Então Oxum sentou-se em uma cadeira decorada como um trono e deu permissão para os Erês virem a terra, enquanto as ajudantes iriam distribuir os doces para as ávidas crianças que estavam no quintal. A erêzada começou a chegar e a se manifestar gritando, brincando e correndo por todo o congá. O que mais me chamou a atenção foi que a médium do Ogum também incorporou e voltou para dentro da gira, depois claro de ter aberto a portinha incorporada de Erê.

Uma das médiuns que lá estavam levantou e começou a mexer com a platéia (assistência) e disse que seu nome era Estrela Azul de Cosme, algo assim. Nunca ouvi esse nome de erê, mas como meu amigo havia me alertado que algumas entidades vinham mais de raiz do candomblé, eu aceitei, pois não conheço totalmente as entidades que se manifestam nos cultos candomblecistas. Porém, essa confiança caiu por terra, quando o erê se levantou, pegou um saquinho de plástico e começou a passar na assistência pedindo dinheiro e dizendo que não podia ser pouco, tinha que ser nota grande. Isso me revoltou na mesma hora! Ele ainda confirmava que quem não desse dinheiro pro Papai do Céu ia ter a vida e as necessidades dificultadas, porque tem que aprender a dar.

Eu olhava as pessoas que lá estavam e via gente bem de vida, mas também gente bem humilde. Não é possível que uma entidade espiritual peça isso. Entristeci de vez e olhei pela primeira vez no relógio e já haviam se passado quase 12 horas de gira. Estava ali sem fome ou sede, ou vontade de ir no banheiro durante todo esse tempo. Uma espécie de transe hipnótico que só foi despertado após esse pedido de dinheiro.

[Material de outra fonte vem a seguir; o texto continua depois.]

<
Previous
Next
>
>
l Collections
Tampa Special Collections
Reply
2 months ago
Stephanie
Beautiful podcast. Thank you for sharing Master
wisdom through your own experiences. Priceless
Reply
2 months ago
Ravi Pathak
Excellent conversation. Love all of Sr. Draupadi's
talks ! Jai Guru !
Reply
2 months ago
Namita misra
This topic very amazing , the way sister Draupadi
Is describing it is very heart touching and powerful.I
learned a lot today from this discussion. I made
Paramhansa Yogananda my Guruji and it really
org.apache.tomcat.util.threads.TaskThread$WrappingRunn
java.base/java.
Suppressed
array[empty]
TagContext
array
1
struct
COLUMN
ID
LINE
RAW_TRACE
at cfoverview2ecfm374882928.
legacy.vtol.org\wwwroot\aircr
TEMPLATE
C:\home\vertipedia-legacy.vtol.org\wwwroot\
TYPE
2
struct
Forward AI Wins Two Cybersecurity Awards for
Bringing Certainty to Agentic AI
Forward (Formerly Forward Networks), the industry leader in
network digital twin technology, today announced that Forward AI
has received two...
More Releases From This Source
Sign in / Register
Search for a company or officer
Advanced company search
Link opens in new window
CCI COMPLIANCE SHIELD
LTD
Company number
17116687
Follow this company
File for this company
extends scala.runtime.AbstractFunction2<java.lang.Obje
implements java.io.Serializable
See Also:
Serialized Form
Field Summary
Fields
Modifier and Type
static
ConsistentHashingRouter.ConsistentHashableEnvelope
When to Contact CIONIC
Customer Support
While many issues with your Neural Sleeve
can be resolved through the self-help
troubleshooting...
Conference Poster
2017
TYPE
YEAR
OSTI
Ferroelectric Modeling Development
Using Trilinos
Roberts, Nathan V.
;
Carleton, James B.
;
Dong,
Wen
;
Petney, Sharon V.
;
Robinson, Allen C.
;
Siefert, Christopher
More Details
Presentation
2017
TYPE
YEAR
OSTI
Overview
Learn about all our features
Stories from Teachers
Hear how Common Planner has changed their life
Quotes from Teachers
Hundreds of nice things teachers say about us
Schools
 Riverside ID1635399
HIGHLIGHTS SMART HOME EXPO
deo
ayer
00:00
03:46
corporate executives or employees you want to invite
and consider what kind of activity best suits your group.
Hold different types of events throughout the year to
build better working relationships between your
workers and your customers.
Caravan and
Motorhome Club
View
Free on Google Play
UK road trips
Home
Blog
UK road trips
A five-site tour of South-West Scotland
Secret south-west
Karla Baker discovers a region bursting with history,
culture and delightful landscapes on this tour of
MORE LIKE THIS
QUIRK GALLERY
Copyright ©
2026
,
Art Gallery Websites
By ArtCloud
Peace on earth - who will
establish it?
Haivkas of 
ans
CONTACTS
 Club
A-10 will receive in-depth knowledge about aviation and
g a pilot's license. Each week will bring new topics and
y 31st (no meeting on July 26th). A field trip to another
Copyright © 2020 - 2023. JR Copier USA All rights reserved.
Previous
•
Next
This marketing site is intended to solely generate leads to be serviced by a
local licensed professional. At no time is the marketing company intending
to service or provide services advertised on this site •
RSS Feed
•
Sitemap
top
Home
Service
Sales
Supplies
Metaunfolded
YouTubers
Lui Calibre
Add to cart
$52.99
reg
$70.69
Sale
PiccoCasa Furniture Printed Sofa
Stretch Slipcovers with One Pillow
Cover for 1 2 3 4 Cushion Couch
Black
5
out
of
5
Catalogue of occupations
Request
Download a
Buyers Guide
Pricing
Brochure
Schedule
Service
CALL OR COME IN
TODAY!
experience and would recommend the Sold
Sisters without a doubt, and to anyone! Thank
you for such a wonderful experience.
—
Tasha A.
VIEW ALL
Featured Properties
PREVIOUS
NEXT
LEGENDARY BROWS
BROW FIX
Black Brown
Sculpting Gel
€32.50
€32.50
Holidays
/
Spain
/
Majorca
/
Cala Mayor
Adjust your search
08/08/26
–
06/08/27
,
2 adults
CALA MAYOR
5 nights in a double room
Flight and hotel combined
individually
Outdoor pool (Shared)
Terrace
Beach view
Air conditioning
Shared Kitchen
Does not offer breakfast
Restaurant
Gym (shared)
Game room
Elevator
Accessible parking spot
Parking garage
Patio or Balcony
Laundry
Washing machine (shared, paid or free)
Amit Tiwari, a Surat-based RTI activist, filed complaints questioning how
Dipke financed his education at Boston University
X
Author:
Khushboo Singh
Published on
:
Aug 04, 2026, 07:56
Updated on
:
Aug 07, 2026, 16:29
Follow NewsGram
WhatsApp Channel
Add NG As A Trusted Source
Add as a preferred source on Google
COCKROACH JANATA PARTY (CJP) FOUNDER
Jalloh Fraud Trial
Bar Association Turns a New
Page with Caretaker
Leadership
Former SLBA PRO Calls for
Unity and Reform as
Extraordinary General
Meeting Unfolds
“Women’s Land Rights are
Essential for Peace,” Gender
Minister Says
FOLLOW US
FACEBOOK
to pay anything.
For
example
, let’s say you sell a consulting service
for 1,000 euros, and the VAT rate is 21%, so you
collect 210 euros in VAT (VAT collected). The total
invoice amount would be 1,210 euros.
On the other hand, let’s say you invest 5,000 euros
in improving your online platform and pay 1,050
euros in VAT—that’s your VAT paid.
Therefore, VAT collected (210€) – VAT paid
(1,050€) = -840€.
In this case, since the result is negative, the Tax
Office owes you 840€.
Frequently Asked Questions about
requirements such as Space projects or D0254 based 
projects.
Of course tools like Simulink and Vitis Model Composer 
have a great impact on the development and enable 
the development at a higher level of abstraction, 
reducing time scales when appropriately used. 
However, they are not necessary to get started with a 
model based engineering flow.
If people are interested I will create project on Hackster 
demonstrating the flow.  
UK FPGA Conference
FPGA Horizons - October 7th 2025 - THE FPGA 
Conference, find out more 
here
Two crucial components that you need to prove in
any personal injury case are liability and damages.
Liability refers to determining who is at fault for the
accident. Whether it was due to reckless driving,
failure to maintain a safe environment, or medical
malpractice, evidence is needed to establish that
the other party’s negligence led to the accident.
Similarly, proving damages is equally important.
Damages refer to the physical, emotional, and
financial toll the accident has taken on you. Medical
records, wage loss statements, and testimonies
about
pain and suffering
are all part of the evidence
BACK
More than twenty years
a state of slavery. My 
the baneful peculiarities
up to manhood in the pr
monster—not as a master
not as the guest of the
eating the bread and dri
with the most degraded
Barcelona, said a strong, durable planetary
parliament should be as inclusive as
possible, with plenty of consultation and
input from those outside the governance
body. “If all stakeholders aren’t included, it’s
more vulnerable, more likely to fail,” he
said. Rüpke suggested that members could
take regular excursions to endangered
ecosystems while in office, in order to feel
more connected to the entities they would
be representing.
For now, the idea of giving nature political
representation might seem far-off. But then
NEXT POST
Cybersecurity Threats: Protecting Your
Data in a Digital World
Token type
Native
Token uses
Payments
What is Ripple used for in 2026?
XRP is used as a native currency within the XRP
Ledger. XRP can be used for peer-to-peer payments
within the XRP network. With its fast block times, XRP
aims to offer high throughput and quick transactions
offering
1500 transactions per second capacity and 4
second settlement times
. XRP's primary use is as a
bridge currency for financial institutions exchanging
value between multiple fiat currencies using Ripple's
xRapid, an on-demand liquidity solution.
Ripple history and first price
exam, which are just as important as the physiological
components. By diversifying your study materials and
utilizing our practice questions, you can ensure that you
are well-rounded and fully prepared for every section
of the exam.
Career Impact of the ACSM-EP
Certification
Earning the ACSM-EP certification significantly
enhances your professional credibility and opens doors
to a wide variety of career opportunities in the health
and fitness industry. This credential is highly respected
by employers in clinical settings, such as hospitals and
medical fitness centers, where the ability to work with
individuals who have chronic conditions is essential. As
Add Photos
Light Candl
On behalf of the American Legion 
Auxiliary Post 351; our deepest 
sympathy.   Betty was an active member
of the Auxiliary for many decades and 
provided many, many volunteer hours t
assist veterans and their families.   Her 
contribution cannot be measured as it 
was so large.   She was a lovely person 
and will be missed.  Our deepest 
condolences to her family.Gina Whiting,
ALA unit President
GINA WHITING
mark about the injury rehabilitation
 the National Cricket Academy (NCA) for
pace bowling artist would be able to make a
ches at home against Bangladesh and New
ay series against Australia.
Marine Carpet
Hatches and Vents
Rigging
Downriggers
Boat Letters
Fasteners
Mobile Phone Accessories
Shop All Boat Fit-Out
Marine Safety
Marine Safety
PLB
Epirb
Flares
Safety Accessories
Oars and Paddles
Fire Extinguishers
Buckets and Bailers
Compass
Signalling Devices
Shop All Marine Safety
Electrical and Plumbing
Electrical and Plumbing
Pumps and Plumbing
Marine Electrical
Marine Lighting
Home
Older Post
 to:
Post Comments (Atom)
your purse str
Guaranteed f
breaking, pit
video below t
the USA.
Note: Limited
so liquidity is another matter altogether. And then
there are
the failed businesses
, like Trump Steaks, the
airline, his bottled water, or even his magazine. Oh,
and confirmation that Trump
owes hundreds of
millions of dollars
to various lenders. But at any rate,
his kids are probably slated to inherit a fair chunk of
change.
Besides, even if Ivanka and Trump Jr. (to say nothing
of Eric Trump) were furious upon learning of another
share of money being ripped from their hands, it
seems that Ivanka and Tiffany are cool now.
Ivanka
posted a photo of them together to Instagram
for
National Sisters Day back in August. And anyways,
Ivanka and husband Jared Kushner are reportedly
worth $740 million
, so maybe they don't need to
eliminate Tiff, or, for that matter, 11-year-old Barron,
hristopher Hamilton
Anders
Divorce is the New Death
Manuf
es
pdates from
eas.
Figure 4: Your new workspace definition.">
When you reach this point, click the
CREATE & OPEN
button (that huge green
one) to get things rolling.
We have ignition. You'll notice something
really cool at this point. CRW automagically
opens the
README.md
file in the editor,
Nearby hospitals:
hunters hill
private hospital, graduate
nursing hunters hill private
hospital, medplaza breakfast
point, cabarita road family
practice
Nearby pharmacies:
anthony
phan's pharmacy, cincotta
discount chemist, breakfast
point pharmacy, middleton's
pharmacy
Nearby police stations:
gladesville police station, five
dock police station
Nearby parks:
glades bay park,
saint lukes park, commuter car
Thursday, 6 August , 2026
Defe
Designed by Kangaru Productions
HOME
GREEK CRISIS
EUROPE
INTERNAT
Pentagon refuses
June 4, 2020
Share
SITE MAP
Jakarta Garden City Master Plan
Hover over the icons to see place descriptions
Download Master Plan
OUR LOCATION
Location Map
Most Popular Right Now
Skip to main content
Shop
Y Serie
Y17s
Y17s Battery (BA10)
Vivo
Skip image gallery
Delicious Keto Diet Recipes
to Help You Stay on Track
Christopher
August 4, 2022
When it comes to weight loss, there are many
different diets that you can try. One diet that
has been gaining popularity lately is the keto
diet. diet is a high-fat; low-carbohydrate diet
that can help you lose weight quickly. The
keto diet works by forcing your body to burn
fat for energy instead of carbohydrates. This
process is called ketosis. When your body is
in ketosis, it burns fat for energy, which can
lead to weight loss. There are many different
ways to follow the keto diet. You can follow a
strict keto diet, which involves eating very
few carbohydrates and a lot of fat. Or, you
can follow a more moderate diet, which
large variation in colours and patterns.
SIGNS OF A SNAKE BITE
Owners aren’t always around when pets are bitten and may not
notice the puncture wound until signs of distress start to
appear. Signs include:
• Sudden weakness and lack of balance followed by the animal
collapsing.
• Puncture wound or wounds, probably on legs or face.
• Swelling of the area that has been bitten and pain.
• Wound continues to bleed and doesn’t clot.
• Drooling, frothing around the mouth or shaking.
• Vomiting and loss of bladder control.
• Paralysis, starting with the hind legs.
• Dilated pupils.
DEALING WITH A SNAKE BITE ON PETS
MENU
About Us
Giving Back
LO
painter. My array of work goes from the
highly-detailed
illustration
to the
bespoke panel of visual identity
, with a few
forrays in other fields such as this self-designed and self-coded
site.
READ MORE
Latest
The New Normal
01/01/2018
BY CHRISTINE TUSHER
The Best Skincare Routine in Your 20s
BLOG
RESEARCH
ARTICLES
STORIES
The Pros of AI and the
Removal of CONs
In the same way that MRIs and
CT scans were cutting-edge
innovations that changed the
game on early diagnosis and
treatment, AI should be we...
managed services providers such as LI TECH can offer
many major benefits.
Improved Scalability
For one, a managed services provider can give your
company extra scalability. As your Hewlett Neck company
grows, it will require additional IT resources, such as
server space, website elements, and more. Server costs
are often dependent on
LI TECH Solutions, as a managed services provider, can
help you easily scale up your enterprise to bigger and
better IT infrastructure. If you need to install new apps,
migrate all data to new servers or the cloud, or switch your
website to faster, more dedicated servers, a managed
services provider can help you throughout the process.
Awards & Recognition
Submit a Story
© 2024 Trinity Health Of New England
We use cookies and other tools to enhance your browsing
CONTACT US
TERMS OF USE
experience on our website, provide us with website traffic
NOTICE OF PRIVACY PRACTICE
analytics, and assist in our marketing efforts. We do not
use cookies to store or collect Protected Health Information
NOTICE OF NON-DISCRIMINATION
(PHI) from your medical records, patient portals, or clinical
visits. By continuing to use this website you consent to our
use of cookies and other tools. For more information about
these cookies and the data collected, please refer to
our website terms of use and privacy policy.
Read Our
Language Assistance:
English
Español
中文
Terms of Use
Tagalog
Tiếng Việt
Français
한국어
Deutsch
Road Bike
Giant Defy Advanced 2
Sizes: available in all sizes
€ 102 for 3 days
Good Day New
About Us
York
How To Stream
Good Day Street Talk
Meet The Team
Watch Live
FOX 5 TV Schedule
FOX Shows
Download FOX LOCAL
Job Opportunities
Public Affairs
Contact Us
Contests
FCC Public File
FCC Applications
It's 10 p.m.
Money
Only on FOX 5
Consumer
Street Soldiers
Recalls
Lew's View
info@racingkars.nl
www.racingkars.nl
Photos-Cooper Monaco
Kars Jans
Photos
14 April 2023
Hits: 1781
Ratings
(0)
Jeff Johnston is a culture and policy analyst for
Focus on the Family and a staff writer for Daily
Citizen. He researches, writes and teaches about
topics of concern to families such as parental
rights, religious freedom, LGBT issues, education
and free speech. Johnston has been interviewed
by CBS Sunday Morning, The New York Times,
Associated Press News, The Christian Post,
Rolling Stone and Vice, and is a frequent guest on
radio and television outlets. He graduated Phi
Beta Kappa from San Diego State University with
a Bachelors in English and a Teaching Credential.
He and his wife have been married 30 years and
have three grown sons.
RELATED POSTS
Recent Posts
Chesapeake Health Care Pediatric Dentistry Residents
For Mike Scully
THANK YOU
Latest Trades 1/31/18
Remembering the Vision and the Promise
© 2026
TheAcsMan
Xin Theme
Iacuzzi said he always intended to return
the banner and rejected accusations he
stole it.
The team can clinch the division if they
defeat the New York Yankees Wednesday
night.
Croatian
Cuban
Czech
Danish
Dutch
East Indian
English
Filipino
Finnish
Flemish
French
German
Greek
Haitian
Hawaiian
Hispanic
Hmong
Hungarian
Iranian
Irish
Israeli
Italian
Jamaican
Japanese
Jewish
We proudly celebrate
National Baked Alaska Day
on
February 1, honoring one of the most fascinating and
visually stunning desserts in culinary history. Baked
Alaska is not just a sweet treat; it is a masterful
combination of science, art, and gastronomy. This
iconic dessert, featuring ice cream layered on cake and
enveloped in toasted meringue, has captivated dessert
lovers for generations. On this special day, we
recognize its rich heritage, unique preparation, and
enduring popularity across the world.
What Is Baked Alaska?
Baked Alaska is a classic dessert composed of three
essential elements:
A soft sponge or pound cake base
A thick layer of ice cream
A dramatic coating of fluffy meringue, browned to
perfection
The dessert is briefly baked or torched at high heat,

Os erês depois de muita farra foram embora e deram lugar aos Baianos ou Cangaceiros como eles se chamaram e o Zé Baiano se manifestou na Mãe do Terreiro e olhou diretamente para mim no fundo do terreiro e me ofereceu Cachaça. Eu refutei educadamente, dizendo a ele que iria dirigir e não podia beber e o mesmo rebateu com:

– Tu não confia na espiritualidade? Tome aqui o tanto que quiser que tu não vai ser pego pelos macacos não.

Macaco é o nome usado para designar os policiais, porém agora estava lúcido e sabia que uma entidade jamais iria pedir para infringir a lei dos homens para algo puramente banal como tomar um copo de cachaça. Nisso meu amigo havia ido para o atabaque (pois o fluxo lá tanto de médium, quanto de curimbeiro era constante. Qualquer um que sentia irradiação, incorporava e ia girar lá dentro) e percebi que ele começou a ficar irradiado e seu Zé Pelintra se manifestou nele, anunciando que em breve viria o povo da esquerda para fechar os trabalhos. Pedi para falar com ele, pois confio na idoneidade desse amigo e seu Zé me foi tão carinhoso, me deu tantas palavras bonitas e cheias de sabedoria, que entendi que era chegada a hora de ir embora.

Dei tchau a entidade e avisei a minha companheira na época de que precisávamos ir. Ao entrar no carro, notei que o relógio digital apontava o horário de 01 da manhã. Acredito que tenha sido a mais longa gira que eu tenha tomado parte e também uma das mais confusas na minha mente.